--- TEXTO MOSTRADO ---
Es un ejercicio audaz, pero por una vez, pongámonos en los zapatos de las formaciones independentistas. Esto es, generemos empatía ante su lógica, a ver si sacamos alguna conclusión. Junts per Catalunya (JxCat) y ERC creen que la suspensión provisional del decreto que aplaza las elecciones del 14 de febrero al 30 de mayo supone un nuevo "155 encubierto", un nuevo alarde de opresión por parte del Estado, confabulado con el PSC, partido que rechaza ese retraso. Bajo esa lógica de la conspiración ¿cabría preguntarse si el Govern redactó deliberadamente un decreto-chapuza con la finalidad de que fuera impugnado para alimentar así el argumento de la intervención judicial? La respuesta es sí. Porque, ante la falta de motivación sobre las causas sanitarias del aplazamiento, no queda más remedio que apuntar a segundas lecturas e intereses inconfesos.

Las elecciones catalanas se vienen postergando desde enero de 2020, cuando Quim Torra proclamó que la legislatura catalana estaba agotada y que los socios de gobierno habían perdido la confianza mutua. Demostraciones de ambas cosas hemos tenido en numerosas ocasiones, pues la nefasta gestión de la pandemia y las broncas entre Junts per Catalunya y ERC han demostrado hasta qué punto el Govern estaba más interesado en la lucha por el voto independentista que en solucionar los problemas de los catalanes. El último ejemplo ha tenido como escenario el Parlament, donde los socios se enzarzaron en un cruce de reproches sobre el mazazo judicial.

--- TAREA A REALIZAR ---
En el texto sobre el aplazamiento de las elecciones catalanas, ¿a qué fecha trasladaba el decreto los comicios previstos para el 14 de febrero? Las filas siguientes provienen de otra fuente.

--- MATERIAL PROPORCIONADO ---

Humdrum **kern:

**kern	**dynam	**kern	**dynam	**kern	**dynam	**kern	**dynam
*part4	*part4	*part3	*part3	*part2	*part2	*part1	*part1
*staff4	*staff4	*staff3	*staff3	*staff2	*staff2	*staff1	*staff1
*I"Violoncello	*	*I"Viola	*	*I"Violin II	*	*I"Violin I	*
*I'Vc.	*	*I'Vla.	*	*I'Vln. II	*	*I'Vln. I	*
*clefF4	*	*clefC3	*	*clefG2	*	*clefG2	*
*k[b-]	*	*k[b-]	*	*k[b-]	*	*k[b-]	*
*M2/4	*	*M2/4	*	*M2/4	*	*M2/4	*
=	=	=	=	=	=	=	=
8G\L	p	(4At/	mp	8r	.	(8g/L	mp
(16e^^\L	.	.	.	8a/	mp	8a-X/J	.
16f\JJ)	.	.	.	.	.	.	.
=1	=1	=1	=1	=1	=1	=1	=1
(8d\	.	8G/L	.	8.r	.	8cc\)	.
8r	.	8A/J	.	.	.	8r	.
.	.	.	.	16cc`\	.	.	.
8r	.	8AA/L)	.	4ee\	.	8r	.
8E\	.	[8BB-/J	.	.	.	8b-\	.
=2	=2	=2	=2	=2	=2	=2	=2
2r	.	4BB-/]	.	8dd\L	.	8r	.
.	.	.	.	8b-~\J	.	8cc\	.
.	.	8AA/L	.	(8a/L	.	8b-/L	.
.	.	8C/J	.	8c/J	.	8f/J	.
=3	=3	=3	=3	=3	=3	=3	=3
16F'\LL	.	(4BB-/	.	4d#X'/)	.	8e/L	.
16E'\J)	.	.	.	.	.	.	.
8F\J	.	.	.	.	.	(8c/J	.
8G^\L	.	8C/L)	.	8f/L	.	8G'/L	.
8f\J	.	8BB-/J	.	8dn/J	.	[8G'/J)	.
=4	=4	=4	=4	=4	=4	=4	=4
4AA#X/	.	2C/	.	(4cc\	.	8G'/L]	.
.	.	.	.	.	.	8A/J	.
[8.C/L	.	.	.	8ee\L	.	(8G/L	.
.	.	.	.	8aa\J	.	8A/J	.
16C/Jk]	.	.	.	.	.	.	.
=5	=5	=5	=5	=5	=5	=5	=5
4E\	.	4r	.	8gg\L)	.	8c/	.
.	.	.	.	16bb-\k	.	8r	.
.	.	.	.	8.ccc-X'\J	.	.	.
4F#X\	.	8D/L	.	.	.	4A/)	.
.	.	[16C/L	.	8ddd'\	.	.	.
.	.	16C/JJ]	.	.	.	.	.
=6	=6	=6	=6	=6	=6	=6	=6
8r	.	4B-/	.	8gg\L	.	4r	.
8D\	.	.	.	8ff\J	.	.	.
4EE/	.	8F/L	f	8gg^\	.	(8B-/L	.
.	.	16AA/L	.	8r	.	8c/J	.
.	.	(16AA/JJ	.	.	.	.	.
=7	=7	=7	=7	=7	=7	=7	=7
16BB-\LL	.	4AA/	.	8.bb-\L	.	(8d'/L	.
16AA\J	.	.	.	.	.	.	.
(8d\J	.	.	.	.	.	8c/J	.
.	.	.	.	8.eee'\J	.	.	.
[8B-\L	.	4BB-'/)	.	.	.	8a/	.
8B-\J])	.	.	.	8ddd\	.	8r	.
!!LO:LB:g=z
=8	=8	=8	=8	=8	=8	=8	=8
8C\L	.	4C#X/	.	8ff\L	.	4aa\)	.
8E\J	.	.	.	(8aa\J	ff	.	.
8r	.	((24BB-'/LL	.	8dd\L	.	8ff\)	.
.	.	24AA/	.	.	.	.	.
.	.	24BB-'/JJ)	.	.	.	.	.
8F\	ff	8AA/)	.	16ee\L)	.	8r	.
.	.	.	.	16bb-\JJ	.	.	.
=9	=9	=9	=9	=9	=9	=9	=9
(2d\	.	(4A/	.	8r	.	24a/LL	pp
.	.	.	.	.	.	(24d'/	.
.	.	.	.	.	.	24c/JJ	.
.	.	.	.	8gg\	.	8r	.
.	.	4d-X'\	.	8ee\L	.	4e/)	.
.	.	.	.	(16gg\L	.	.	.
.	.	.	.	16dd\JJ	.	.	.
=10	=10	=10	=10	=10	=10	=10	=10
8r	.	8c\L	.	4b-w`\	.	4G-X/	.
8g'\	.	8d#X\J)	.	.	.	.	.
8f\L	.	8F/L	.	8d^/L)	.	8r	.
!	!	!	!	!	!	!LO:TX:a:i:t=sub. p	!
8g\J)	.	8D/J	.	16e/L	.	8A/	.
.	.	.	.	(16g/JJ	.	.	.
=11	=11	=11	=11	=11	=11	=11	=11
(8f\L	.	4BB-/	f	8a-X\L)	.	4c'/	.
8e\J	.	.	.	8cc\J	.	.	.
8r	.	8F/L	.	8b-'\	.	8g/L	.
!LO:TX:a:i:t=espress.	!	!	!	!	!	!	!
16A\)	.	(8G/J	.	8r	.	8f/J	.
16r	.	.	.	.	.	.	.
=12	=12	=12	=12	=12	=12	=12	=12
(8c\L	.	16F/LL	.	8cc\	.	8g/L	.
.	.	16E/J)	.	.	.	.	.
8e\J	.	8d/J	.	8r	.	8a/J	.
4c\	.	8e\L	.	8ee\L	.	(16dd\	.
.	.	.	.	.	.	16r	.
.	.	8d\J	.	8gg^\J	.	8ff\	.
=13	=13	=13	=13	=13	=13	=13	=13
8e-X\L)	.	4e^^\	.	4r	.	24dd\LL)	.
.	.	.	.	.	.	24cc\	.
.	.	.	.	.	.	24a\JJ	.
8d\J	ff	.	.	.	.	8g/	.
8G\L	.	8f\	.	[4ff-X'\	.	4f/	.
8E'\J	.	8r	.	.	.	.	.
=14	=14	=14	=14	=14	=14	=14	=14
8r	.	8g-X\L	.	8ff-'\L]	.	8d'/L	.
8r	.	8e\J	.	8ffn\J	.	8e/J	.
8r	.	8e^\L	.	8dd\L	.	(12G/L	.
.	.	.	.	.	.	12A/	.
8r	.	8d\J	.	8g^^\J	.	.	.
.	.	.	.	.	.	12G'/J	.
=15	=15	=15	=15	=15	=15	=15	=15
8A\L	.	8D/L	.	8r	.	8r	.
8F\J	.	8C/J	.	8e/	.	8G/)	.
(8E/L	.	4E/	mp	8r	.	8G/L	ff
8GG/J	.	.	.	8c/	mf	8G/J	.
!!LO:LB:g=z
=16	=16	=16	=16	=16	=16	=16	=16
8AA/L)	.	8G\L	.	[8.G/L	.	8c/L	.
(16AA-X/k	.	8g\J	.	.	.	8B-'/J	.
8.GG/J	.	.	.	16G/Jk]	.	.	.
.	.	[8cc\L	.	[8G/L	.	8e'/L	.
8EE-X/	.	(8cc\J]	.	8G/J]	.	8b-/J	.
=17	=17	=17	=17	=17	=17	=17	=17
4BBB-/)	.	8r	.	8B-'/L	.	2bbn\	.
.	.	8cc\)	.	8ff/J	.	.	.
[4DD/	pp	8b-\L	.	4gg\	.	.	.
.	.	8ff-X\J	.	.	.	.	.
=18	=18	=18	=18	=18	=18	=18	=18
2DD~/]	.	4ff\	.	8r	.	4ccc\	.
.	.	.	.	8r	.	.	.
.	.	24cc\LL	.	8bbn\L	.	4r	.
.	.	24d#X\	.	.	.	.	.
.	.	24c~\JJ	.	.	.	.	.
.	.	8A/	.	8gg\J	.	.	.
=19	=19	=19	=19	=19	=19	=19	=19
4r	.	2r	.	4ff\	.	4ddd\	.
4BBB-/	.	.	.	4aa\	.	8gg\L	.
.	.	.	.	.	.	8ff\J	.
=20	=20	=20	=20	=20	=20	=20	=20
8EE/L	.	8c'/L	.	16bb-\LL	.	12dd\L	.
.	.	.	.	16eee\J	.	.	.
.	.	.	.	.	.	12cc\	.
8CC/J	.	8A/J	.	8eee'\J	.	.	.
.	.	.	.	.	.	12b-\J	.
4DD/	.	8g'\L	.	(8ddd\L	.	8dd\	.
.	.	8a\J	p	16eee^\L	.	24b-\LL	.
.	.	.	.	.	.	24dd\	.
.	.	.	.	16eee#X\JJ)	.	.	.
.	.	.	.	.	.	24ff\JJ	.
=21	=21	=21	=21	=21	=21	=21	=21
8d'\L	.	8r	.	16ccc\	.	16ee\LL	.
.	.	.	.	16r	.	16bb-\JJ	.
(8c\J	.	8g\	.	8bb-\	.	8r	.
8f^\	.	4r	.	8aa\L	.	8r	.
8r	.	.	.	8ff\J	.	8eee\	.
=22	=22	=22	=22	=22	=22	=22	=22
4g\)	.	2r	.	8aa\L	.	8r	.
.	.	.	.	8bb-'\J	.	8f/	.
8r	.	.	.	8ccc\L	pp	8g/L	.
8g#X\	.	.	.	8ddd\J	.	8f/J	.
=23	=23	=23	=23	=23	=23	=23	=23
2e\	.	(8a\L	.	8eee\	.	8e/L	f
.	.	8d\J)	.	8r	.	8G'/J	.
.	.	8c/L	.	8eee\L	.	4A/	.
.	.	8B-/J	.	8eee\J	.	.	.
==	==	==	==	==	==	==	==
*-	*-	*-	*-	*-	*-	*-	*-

--- ESPACIO DE RESPUESTA ---
Al 30 de mayo.